Metin bölümü.
KAFFED KÖŞE YAZILARI ÜZÜYOR

YEMUZ Nevzat Tarakçı
26.06.2011

Türkiye, Kürt sorununu ve yeni anayasayı konuşurken, Çerkes toplumunu temsil eden KAFFED’in büyük sorumluluğu ortada.

Bu bağlamda Kaffed web sitesi sütunlarında yazılan her cümlenin önemi büyük.

Sorumluluğunun bilincinde olan Kaffed, yeni anayasa hazırlıkları aşamasında, temel hak ve özgürlükler noktasında gereğini yapmalı, rutini bırakıp, yeni şeyler tasarlamalı.

Yazar, sanatçı ve düşünürlerimiz de bu hassasiyetle hareket etmeli.

Kürt sorununun çözümü için beyin fırtınalarının yapılacağı bu günlerde Çerkes’lerin söylem ve eylemleri mercek altına alınacak, her farklı düşünce büyük önem arz edecektir.

Bu yüzden yazarlar daha dikkatli yazmalı, konuşmacılar ifadeleri daha bir özenle seçmeli.

En azından bu günlerde kimse, hesaplaşma, önyargı, hırs ve haset girdabına yakın durmamalı.

Ben, Kaffed yönetiminin ve köşe yazarlarının bu bilince sahip olduğuna inandığımı, değerli yazarlarımızın çoğundan yararlandığımı memnuniyetle söyleyebilirim.

Hal böyleyken, bazı köşe yazılarındaki, ideolojik saplantı, kanaat önderleri üzerinden din düşmanlığı, marjinallik sevdası, yerli yersiz, zamanlı zamansız dönüş teranesi, iktidar partisi paranoyası… gibi ön yargı, dayatma ve hazımsızlık dolu sivri ifadelerin sadece okuyucuları değil, duyarlı yöneticileri de rahatsız ettiği kanaatindeyim.

Bir toplumun üst kurulunun web sitesinde yazan bir kardeşimiz, her şeyin en doğrusunu kendisinin bildiğini sanarken nasıl olur da AKP’ye oy veren on binlerce Çerkes’in hastalıklı olmadığını bilmez?

Nasıl olurda, hangi cüretle Akp’ye oy verenleri samimiyetsizlikle suçlayabilir?

Bu kardeşlerimiz nasıl olur da dini duyarlılığa sahip kesimleri ürperten basit, alaycı ifadeler kullanarak bu kültüre hizmet ettiğini sanır?

Kendisi gibi düşünmeyenleri aşağılamak, sorgulamak hiçbir yazarımızın hakkı da değil haddi de.

Keşke,  hiçbir yazarımız, kültürel duyarlılığa sahip bir Çerkes’in, iktidar partisine oy verebileceği, bir kanaat önderinin bazı düşüncelerine katılabileceği gerçeğini bu kadar yadırgamasaydı.

Keşke, bu arkadaşlar, siyasi tercihleriyle, ön yargılarıyla bu kadar ön plana çıkmasalardı. Yazılarının ruhuna işledikleri farklı görüş sahiplerini aşağılayan hazımsız ifadelere yer vermeselerdi.

Göreviniz. Yukarıdaki KAFFED köşe yazılarını eleştiren yazıyı, son cümlesinden sonra gelecek biçimde sürdürün.

Veri bölümü.
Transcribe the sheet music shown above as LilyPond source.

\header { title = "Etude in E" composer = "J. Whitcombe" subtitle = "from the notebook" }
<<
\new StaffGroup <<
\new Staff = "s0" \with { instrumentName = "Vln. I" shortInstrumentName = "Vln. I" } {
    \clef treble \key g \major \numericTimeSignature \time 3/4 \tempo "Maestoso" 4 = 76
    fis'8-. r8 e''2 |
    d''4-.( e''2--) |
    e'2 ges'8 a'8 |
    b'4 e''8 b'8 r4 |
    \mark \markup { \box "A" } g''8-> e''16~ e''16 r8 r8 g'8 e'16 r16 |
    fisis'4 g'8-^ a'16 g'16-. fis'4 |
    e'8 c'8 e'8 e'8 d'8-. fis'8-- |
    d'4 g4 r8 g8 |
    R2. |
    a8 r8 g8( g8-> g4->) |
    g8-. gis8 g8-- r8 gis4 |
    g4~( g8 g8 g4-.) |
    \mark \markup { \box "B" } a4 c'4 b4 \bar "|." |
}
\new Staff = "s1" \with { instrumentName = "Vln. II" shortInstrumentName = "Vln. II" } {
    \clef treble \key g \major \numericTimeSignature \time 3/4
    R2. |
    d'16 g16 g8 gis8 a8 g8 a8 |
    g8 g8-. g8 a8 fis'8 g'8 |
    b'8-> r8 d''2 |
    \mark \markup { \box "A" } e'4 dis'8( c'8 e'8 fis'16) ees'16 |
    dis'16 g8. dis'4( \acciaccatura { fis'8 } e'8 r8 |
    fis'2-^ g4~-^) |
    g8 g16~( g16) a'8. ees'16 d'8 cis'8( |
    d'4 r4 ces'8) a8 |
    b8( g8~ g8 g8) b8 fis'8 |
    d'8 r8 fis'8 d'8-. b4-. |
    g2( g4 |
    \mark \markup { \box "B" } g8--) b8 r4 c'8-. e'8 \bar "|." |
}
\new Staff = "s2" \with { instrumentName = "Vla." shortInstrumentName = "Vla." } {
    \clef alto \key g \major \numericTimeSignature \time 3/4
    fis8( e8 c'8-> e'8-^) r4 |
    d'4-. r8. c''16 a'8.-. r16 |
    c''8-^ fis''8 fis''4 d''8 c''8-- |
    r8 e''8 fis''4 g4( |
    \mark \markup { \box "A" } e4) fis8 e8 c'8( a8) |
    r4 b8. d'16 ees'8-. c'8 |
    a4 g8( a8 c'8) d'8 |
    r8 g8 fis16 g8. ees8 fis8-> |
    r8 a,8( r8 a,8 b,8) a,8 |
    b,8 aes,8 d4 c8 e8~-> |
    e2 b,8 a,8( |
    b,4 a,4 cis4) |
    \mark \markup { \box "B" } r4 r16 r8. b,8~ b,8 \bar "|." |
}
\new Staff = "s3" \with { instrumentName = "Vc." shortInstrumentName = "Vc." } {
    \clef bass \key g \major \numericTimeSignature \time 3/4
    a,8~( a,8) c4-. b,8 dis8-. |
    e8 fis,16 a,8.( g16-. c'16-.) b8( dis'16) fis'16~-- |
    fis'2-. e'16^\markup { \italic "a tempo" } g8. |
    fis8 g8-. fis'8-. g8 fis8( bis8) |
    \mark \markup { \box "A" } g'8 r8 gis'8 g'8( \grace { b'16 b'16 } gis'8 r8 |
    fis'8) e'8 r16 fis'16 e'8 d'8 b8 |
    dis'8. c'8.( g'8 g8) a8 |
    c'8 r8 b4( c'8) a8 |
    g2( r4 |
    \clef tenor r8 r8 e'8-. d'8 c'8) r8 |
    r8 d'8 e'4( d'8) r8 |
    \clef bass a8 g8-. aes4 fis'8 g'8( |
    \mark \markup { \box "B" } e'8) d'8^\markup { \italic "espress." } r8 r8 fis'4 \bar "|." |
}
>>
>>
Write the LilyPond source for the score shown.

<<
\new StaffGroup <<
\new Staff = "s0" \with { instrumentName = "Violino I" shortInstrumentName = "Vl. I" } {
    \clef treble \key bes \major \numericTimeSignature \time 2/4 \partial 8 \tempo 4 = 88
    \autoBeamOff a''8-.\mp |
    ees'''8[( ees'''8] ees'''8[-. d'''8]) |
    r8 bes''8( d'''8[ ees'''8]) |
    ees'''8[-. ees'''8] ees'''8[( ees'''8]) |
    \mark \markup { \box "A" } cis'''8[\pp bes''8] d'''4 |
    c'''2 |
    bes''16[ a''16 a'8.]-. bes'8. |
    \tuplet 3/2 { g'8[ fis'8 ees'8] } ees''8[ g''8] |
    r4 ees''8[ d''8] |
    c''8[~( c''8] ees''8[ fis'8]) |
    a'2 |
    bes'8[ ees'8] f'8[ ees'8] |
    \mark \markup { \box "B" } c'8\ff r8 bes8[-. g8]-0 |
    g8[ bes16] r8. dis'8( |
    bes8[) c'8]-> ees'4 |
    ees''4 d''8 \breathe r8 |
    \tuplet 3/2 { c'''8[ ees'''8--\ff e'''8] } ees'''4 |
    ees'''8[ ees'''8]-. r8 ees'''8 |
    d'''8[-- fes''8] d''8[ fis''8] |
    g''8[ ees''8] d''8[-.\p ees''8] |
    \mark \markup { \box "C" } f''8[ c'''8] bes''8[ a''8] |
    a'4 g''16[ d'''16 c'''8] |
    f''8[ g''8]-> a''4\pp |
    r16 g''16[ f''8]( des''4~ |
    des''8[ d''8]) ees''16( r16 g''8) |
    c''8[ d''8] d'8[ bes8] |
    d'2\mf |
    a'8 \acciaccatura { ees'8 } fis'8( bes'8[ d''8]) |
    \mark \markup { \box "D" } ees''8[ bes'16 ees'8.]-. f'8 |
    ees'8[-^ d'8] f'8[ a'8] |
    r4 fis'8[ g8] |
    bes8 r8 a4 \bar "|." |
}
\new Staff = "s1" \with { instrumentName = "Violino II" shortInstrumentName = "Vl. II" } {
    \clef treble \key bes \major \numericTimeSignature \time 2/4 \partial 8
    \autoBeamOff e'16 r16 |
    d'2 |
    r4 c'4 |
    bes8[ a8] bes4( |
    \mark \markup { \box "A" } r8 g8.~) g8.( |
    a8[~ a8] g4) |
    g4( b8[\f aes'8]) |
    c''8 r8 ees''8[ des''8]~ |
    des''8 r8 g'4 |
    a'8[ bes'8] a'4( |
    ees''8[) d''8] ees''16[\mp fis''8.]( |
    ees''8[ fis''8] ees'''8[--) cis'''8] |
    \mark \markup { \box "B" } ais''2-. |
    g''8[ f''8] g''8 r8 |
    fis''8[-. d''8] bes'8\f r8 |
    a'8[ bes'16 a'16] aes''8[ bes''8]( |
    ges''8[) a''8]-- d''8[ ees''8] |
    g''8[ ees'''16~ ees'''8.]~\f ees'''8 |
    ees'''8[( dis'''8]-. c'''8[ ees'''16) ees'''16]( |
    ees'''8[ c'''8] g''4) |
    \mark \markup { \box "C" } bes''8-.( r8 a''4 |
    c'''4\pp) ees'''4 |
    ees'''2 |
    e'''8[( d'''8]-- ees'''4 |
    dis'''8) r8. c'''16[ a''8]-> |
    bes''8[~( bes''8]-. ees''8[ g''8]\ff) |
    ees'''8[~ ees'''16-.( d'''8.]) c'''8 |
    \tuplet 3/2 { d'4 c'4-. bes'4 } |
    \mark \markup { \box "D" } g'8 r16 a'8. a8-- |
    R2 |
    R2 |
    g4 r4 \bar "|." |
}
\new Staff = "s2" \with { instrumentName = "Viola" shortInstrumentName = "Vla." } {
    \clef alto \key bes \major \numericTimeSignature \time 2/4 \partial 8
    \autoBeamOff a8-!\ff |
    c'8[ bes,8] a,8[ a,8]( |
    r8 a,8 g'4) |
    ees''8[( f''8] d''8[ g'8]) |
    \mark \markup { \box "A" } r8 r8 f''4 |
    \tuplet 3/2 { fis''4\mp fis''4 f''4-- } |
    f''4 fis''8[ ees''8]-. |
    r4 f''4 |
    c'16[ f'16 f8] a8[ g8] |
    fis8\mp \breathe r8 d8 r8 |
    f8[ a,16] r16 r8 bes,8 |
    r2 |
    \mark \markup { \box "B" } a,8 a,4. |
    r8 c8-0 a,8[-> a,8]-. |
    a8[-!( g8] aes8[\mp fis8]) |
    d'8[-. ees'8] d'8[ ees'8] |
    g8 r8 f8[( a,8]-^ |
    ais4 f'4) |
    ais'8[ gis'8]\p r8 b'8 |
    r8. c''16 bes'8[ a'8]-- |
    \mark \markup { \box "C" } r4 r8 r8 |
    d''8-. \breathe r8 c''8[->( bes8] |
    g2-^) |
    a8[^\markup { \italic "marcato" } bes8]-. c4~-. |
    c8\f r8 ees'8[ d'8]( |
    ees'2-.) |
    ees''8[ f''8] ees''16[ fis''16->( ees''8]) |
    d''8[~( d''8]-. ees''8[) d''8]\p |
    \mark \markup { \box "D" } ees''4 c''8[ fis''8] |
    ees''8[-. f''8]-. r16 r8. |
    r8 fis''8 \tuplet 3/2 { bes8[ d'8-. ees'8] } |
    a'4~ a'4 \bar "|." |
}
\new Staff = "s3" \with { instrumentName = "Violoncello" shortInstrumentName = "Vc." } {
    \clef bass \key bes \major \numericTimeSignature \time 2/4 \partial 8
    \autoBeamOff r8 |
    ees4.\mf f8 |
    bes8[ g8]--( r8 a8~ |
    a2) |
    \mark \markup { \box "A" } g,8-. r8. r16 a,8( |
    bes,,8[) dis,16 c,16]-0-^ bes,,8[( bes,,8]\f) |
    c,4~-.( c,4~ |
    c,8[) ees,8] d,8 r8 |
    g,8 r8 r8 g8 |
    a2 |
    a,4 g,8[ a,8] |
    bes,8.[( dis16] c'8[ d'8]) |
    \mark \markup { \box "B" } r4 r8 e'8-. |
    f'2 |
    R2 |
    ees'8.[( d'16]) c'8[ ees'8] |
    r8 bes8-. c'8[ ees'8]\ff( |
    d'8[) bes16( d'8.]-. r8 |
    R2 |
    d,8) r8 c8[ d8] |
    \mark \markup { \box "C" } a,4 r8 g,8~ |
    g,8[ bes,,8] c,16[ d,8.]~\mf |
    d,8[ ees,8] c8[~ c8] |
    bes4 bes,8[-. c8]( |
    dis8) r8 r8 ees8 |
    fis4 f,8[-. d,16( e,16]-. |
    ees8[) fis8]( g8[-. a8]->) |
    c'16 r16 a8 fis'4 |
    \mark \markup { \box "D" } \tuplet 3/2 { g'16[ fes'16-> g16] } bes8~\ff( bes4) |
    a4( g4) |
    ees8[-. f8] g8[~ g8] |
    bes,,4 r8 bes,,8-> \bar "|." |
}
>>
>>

Nihai sonuç.
Birlikten, sevgiden, kardeşlikten dem vuranlara bu ideolojik, dışlayıcı soğuk ifadeler yakışmıyor, bu ifadeler birlikteliğimize büyük zarar veriyor.

Ne iyi olurdu, hiç olmazsa bir süre, önyargı, kin, nefret ve haset uzak dursa bizden.

Bir kesimi kırıp dökmeden, kimseyi ötekileştirmeden de gayet güzel yazı yazılabilir.

Gerek var mı bu hırçın tavırlara, gerek var mı küçülmeye, komikleşmeye?

Keşke, Çerkes toplumunun yüzde kaçının dindar ve AKP’li olduğunu bir araştırabilsek. O zaman belki ezberimizi bozar daha ufuklu, daha hoşgörülü, daha kucaklayıcı olurduk.

O zaman daha geniş kitlelere ulaşır, kültürel çalışmalarda daha etkili olabilirdik belki.

Bu sayede de “Doğruları bilen sadece benim, farklı düşünenler, hastalıklı Çerkes’lerdir!” tanımlamalarından vazgeçerdik.

Bireyleri tercihlerinden dolayı sorgulamak bizim yolumuz ve metodumuz değil asla!

Çok değer verdiğim bir arkadaşım, bir önceki yazımdaki temennileri kastederek, “Fazla iyi niyetlisin dostum, Allah aşkına söyler misin,  ülkenin başbakanının adını ağzına alamayanlar, siyasi otoriteyle nasıl muhatap olabilir ki?” demiş ve beni derin düşüncelere sevk etmişti.

Nerdesin ey cepheleşmeye yol açmayan kucaklayıcı, umut takviye edici, hoşgörülü üslup.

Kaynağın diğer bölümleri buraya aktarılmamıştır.